> **PAGE**
+---+

If you had a broader set where someone had blogs about beers and they could mention multiple beers, then we might want to change this relationship. But in our use case, this is just a good example of why the direction of relationship can matter sometimes.
Covering data ingestion very briefly, because there’s a lot of information out there already on it, you saw our original dataset. It’s a sort of weird fromat where we have 14 lines making up one data item, and then it’s separated by a new line character and then there’s another data item. We actually used Orchestra, which is data ingestion, an ETL tool in Hume, to load the data. But you could just as easily write a transformation script in Java or Python or whatever you want and then use a load CSV or a bulk load for Neo4j. That would work just as well.
Then going on to something that we did just for fun, but is a good example of how far you can get with some basic rules-based approach, is creating brewer names based on the beer names. In our dataset, it actually didn’t include the brewer names. They just had an ID. What we did is we said, let’s see how far we can get by just using this basic structure and creating some brewer names.
What we do is break out the beer names into individual words, and we basically are doing this three times. We’re looking at, for each beer and the brewer and the beers that they’re connected to, what words are in the beer names, and how often do they appear? We basically take this and we replicate it three times based on our expertise – which we’ll say a lot throughout this process, “our expertise,” because what we want to do is make our best decisions based on me understanding the beer market and what people are looking for in beers and how brewers name themselves.

+---+

Pick up the passage on the beer data project after its last sentence and continue it. The listing that follows comes from a separate source.

> **DATA PROVIDED**
+---+

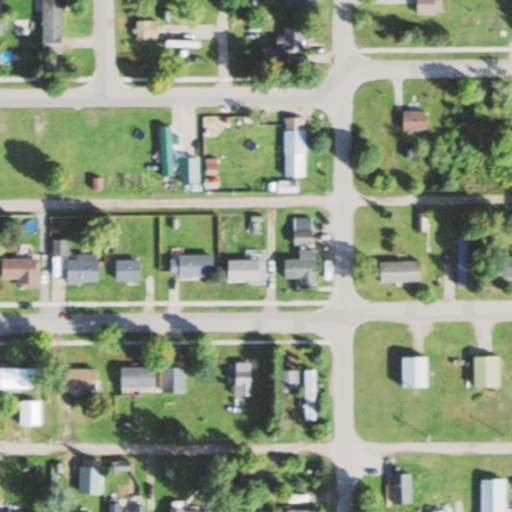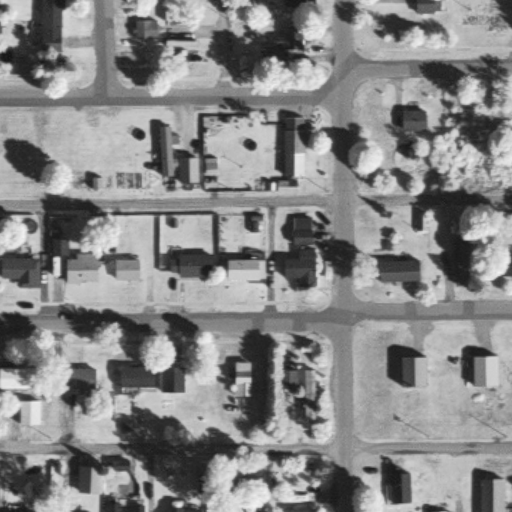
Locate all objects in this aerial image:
building: (194, 1)
building: (295, 4)
building: (425, 6)
building: (483, 22)
building: (49, 26)
building: (143, 29)
building: (179, 43)
road: (101, 48)
road: (220, 48)
building: (279, 49)
road: (258, 97)
building: (411, 121)
building: (291, 147)
building: (163, 151)
road: (256, 201)
building: (299, 231)
building: (57, 246)
road: (339, 256)
building: (460, 260)
building: (188, 265)
building: (502, 265)
building: (79, 268)
building: (124, 269)
building: (243, 269)
building: (298, 269)
building: (20, 270)
building: (397, 270)
road: (256, 323)
building: (482, 371)
building: (411, 372)
building: (18, 377)
building: (134, 377)
building: (76, 379)
building: (239, 379)
building: (285, 379)
building: (170, 380)
building: (307, 395)
building: (26, 413)
road: (256, 449)
building: (87, 480)
building: (398, 488)
building: (490, 491)
building: (203, 492)
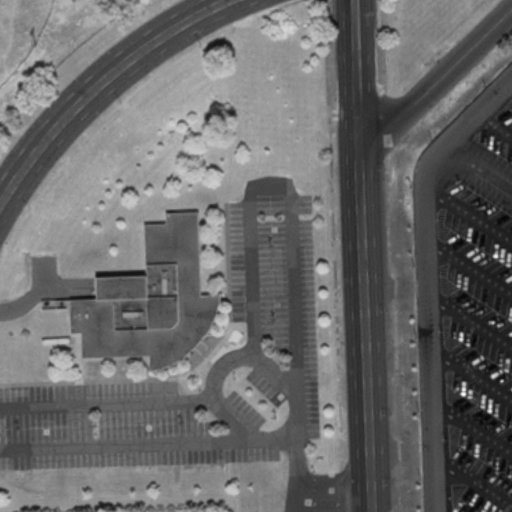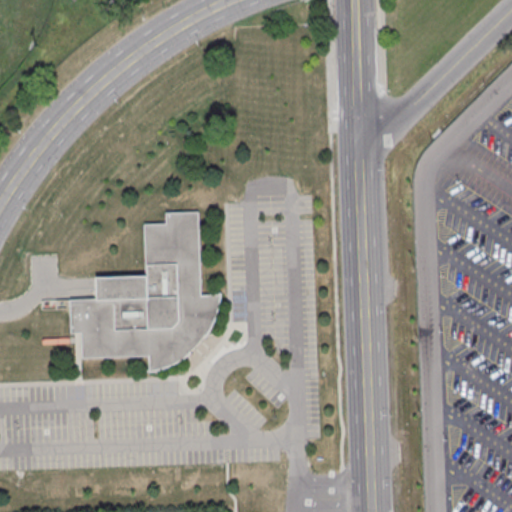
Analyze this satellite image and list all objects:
street lamp: (327, 4)
street lamp: (144, 16)
road: (352, 23)
street lamp: (203, 44)
road: (380, 44)
street lamp: (332, 58)
road: (437, 78)
road: (510, 81)
road: (100, 82)
street lamp: (121, 103)
road: (383, 106)
street lamp: (333, 120)
road: (494, 124)
street lamp: (22, 128)
street lamp: (393, 164)
road: (479, 165)
street lamp: (329, 182)
road: (237, 202)
street lamp: (30, 208)
road: (468, 213)
road: (333, 234)
street lamp: (273, 243)
street lamp: (332, 243)
road: (293, 247)
road: (469, 268)
road: (427, 277)
road: (359, 279)
road: (42, 289)
building: (151, 301)
building: (152, 301)
street lamp: (333, 307)
parking lot: (467, 308)
street lamp: (389, 310)
street lamp: (273, 318)
road: (470, 323)
road: (221, 349)
road: (227, 356)
road: (205, 365)
road: (219, 367)
street lamp: (336, 367)
road: (212, 373)
road: (471, 374)
road: (187, 375)
parking lot: (195, 375)
street lamp: (234, 378)
street lamp: (392, 413)
street lamp: (276, 416)
street lamp: (183, 421)
street lamp: (95, 424)
street lamp: (18, 427)
street lamp: (339, 429)
road: (472, 431)
road: (39, 449)
road: (226, 453)
street lamp: (401, 479)
road: (331, 482)
road: (473, 482)
road: (227, 489)
road: (342, 489)
road: (331, 507)
road: (437, 511)
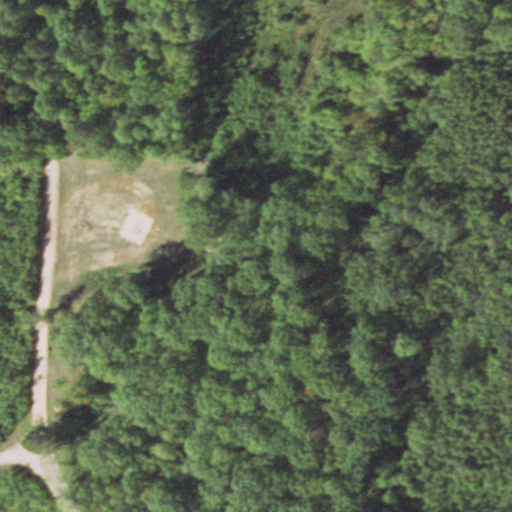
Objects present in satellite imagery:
road: (48, 259)
road: (21, 437)
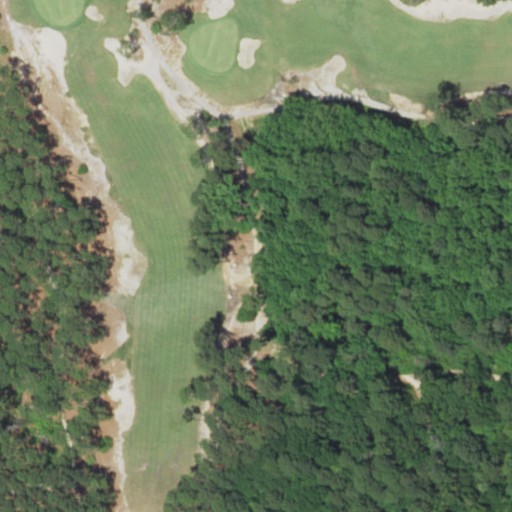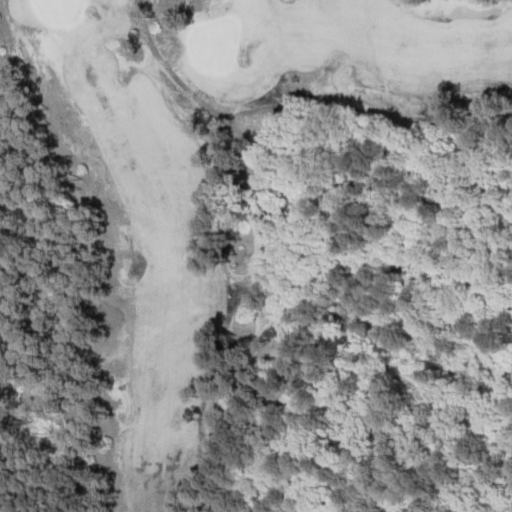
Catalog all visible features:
road: (363, 90)
park: (187, 222)
road: (257, 236)
road: (125, 509)
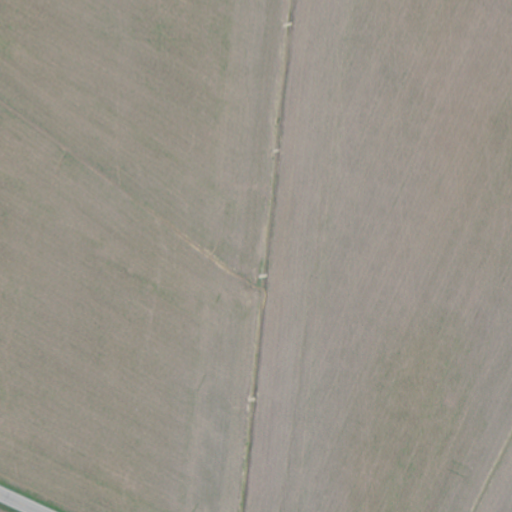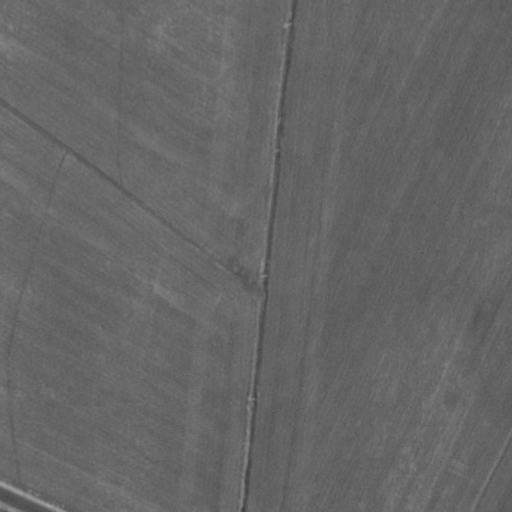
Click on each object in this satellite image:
road: (19, 502)
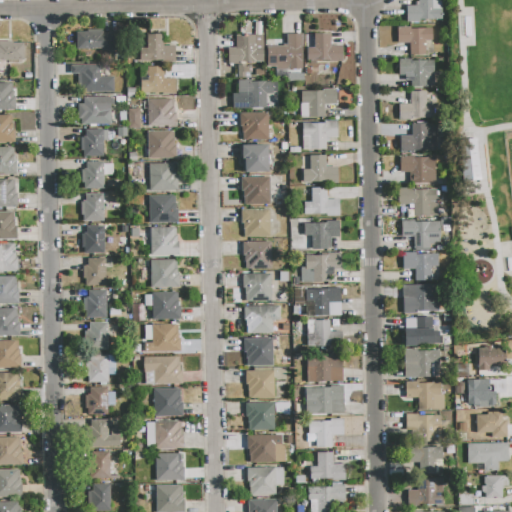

+---+

> **RESULT**
As we go through that, we’re actually using the ordering of the names as well as the difference in popularity between the first word and the second word. If the first word is incredibly popular, used in every beer, and the second word is only used in[00:10:00] three of them, then likely that second word isn’t part of the beer name.
If we look forward through this, we can see that actually for a number of my favorite brewers, and some relatively large brewers, they include their names in all of their beers. So Allagash, Shipyard, Harpoon, Smuttynose, and then even two-word brewers like Sierra Nevada or Samuel Adams. We can accurately extract brewer names. There are some examples where this fails – for instance, New Belgian Brewing out of Fort Collins, Colorado. They don’t put their name into any of their beers, and so we can’t extract it from this dataset.
You could use more advanced NLP techniques in order to get this more accurate if this were very important and highly valuable to us, but for our initial pass, this was plenty good enough, and it really shows how far you can get with just some expertise and a rule-based approach.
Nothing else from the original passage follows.